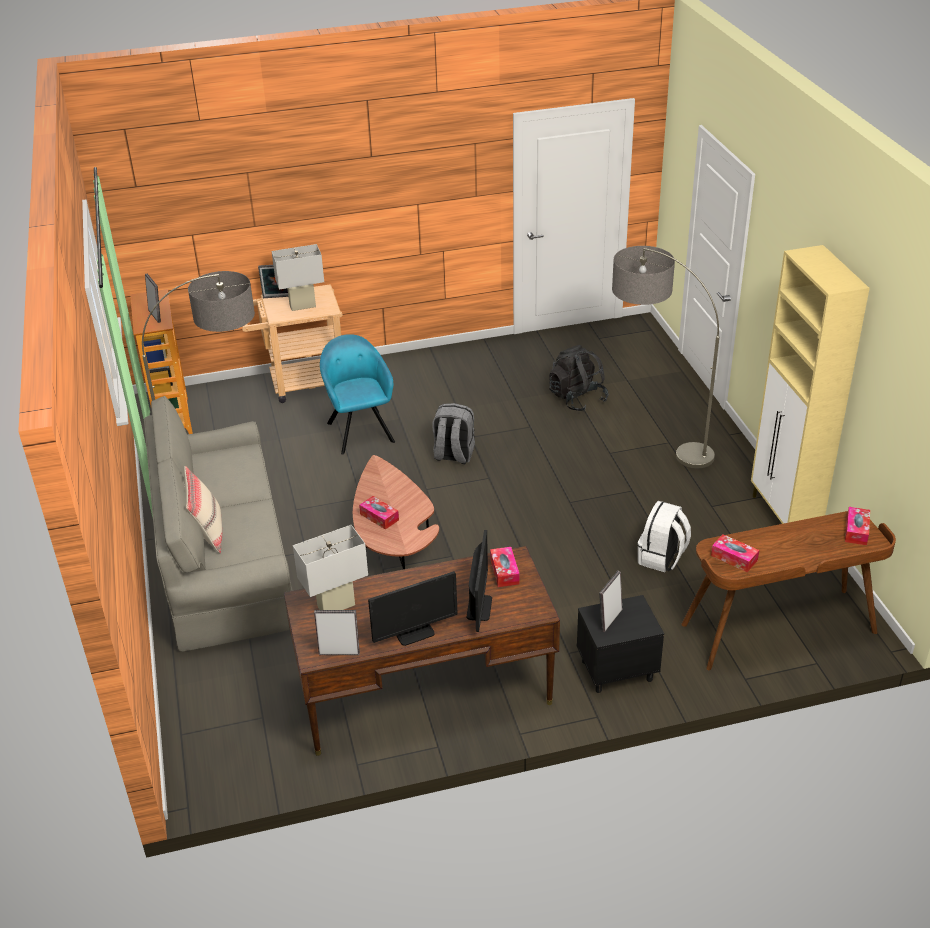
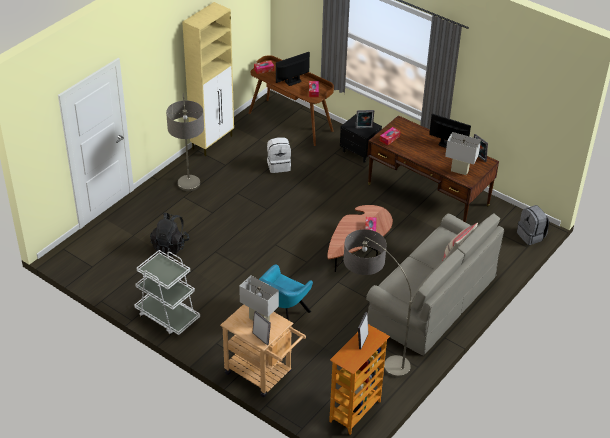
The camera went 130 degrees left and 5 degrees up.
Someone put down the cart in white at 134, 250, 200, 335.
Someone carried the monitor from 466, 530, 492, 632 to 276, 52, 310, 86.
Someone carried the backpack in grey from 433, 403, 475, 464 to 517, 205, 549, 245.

* * *

**WORK TASK:** Return the lines of the data above in full and exactly, with no pictures.

**SOLUTION FOR THIS EXERCISE:**
The camera went 130 degrees left and 5 degrees up.
Someone put down the cart in white at 134, 250, 200, 335.
Someone carried the monitor from 466, 530, 492, 632 to 276, 52, 310, 86.
Someone carried the backpack in grey from 433, 403, 475, 464 to 517, 205, 549, 245.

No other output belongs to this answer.